[Opening DATASET EXTRACT section]

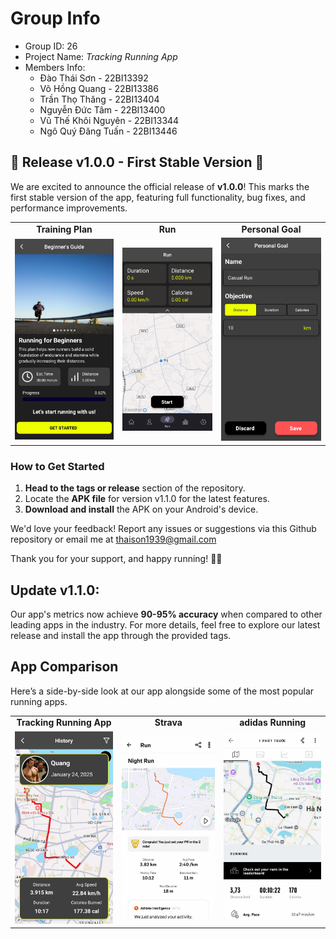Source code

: Group Info
=======================

* Group ID: 26
* Project Name: *Tracking Running App*
* Members Info:
    - Đào Thái Sơn - 22BI13392
    - Võ Hồng Quang - 22BI13386
    - Trần Thọ Thăng - 22BI13404
    - Nguyễn Đức Tâm - 22BI13400
    - Vũ Thế Khôi Nguyên - 22BI13344
    - Ngô Quý Đăng Tuấn - 22BI13446

## 🎉 Release v1.0.0 - First Stable Version 🚀

We are excited to announce the official release of **v1.0.0**! This marks the first stable version of the app, featuring full functionality, bug fixes, and performance improvements.

<table style="border-collapse: collapse; width: auto">
  <tr>
    <td style="margin: 0 auto; text-align: center; border: none;"><b>Training Plan</b></td>
    <td style="text-align: center; border: none;"><b>Run</b></td>
    <td style="text-align: center; border: none;"><b>Personal Goal</b></td>
  </tr>
  <tr>
    <td style="text-align: center; border: none;"> <img src="assets/TrainingPlan.jpeg" width="250"/></td>
    <td><img src="assets/Run.jpeg" width="250"/></td>
    <td><img src="assets/PersonalGoal.jpeg" width="250"/></td>
  </tr>
</table>


### How to Get Started
1. **Head to the tags or release** section of the repository.
2. Locate the **APK file** for version v1.1.0 for the latest features.
3. **Download and install** the APK on your Android's device.

We'd love your feedback! Report any issues or suggestions via this Github repository or email me at thaison1939@gmail.com

Thank you for your support, and happy running! 🏃‍♂️

## Update v1.1.0: 
Our app's metrics now achieve **90-95% accuracy** when compared to other leading apps in the industry. For more details, feel free to explore our latest release and install the app through the provided tags.

## App Comparison
Here’s a side-by-side look at our app alongside some of the most popular running apps.

<table>
  <tr>
    <td  style="text-align: center; border: none;"><b>Tracking Running App</b></td>
    <td  style="text-align: center; border: none;"><b>Strava</b></td>
    <td  style="text-align: center; border: none;"><b>adidas Running</b></td>
  </tr>
  <tr>
    <td  style="text-align: center; border: none;"><img src="assets/TrackingRunningApp.jpeg" alt="Running Tracking App" width="250"/></td>
    <td  style="text-align: center; border: none;"><img src="assets/Strava.jpeg" alt="Other App 1" width="250"/></td>
    <td  style="text-align: center; border: none;"><img src="assets/adidasRunning.jpeg" alt="Other App 2" width="250"/></td>
  </tr>
</table>








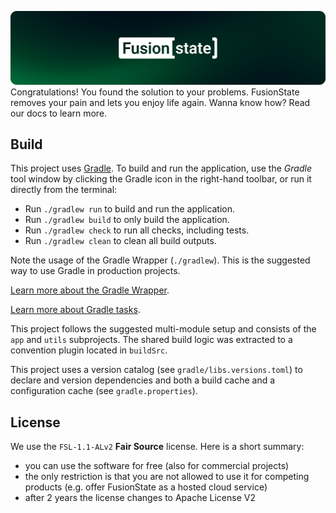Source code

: [![FusionState](./assets/header.png)](https://fusionstate.io)
Congratulations! You found the solution to your problems. FusionState removes 
your pain and lets you enjoy life again. Wanna know how? Read our docs to 
learn more.

## Build
This project uses [Gradle](https://gradle.org/).
To build and run the application, use the *Gradle* tool window by clicking the
Gradle icon in the right-hand toolbar,
or run it directly from the terminal:

* Run `./gradlew run` to build and run the application.
* Run `./gradlew build` to only build the application.
* Run `./gradlew check` to run all checks, including tests.
* Run `./gradlew clean` to clean all build outputs.

Note the usage of the Gradle Wrapper (`./gradlew`).
This is the suggested way to use Gradle in production projects.

[Learn more about the Gradle Wrapper](https://docs.gradle.org/current/userguide/gradle_wrapper.html).

[Learn more about Gradle tasks](https://docs.gradle.org/current/userguide/command_line_interface.html#common_tasks).

This project follows the suggested multi-module setup and consists of the `app`
and `utils` subprojects.
The shared build logic was extracted to a convention plugin located in
`buildSrc`.

This project uses a version catalog (see `gradle/libs.versions.toml`) to declare
and version dependencies
and both a build cache and a configuration cache (see `gradle.properties`).

## License
We use the `FSL-1.1-ALv2` **Fair Source** license. Here is a short summary:
- you can use the software for free (also for commercial projects)
- the only restriction is that you are not allowed to use it for competing products (e.g. offer FusionState as a hosted cloud service)
- after 2 years the license changes to Apache License V2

[Closing DATASET EXTRACT section]

- **ASSIGNMENT**
Set every line of the records down again exactly, and exclude all pictures.

- **EXERCISE RESPONSE**
Source code

: Group Info
=======================

* Group ID: 26
* Project Name: *Tracking Running App*
* Members Info:
    - Đào Thái Sơn - 22BI13392
    - Võ Hồng Quang - 22BI13386
    - Trần Thọ Thăng - 22BI13404
    - Nguyễn Đức Tâm - 22BI13400
    - Vũ Thế Khôi Nguyên - 22BI13344
    - Ngô Quý Đăng Tuấn - 22BI13446

## 🎉 Release v1.0.0 - First Stable Version 🚀

We are excited to announce the official release of **v1.0.0**! This marks the first stable version of the app, featuring full functionality, bug fixes, and performance improvements.

<table style="border-collapse: collapse; width: auto">
  <tr>
    <td style="margin: 0 auto; text-align: center; border: none;"><b>Training Plan</b></td>
    <td style="text-align: center; border: none;"><b>Run</b></td>
    <td style="text-align: center; border: none;"><b>Personal Goal</b></td>
  </tr>
  <tr>
    <td style="text-align: center; border: none;"> <img src="assets/TrainingPlan.jpeg" width="250"/></td>
    <td><img src="assets/Run.jpeg" width="250"/></td>
    <td><img src="assets/PersonalGoal.jpeg" width="250"/></td>
  </tr>
</table>


### How to Get Started
1. **Head to the tags or release** section of the repository.
2. Locate the **APK file** for version v1.1.0 for the latest features.
3. **Download and install** the APK on your Android's device.

We'd love your feedback! Report any issues or suggestions via this Github repository or email me at thaison1939@gmail.com

Thank you for your support, and happy running! 🏃‍♂️

## Update v1.1.0: 
Our app's metrics now achieve **90-95% accuracy** when compared to other leading apps in the industry. For more details, feel free to explore our latest release and install the app through the provided tags.

## App Comparison
Here’s a side-by-side look at our app alongside some of the most popular running apps.

<table>
  <tr>
    <td  style="text-align: center; border: none;"><b>Tracking Running App</b></td>
    <td  style="text-align: center; border: none;"><b>Strava</b></td>
    <td  style="text-align: center; border: none;"><b>adidas Running</b></td>
  </tr>
  <tr>
    <td  style="text-align: center; border: none;"><img src="assets/TrackingRunningApp.jpeg" alt="Running Tracking App" width="250"/></td>
    <td  style="text-align: center; border: none;"><img src="assets/Strava.jpeg" alt="Other App 1" width="250"/></td>
    <td  style="text-align: center; border: none;"><img src="assets/adidasRunning.jpeg" alt="Other App 2" width="250"/></td>
  </tr>
</table>








Source code

: [![FusionState](./assets/header.png)](https://fusionstate.io)
Congratulations! You found the solution to your problems. FusionState removes 
your pain and lets you enjoy life again. Wanna know how? Read our docs to 
learn more.

## Build
This project uses [Gradle](https://gradle.org/).
To build and run the application, use the *Gradle* tool window by clicking the
Gradle icon in the right-hand toolbar,
or run it directly from the terminal:

* Run `./gradlew run` to build and run the application.
* Run `./gradlew build` to only build the application.
* Run `./gradlew check` to run all checks, including tests.
* Run `./gradlew clean` to clean all build outputs.

Note the usage of the Gradle Wrapper (`./gradlew`).
This is the suggested way to use Gradle in production projects.

[Learn more about the Gradle Wrapper](https://docs.gradle.org/current/userguide/gradle_wrapper.html).

[Learn more about Gradle tasks](https://docs.gradle.org/current/userguide/command_line_interface.html#common_tasks).

This project follows the suggested multi-module setup and consists of the `app`
and `utils` subprojects.
The shared build logic was extracted to a convention plugin located in
`buildSrc`.

This project uses a version catalog (see `gradle/libs.versions.toml`) to declare
and version dependencies
and both a build cache and a configuration cache (see `gradle.properties`).

## License
We use the `FSL-1.1-ALv2` **Fair Source** license. Here is a short summary:
- you can use the software for free (also for commercial projects)
- the only restriction is that you are not allowed to use it for competing products (e.g. offer FusionState as a hosted cloud service)
- after 2 years the license changes to Apache License V2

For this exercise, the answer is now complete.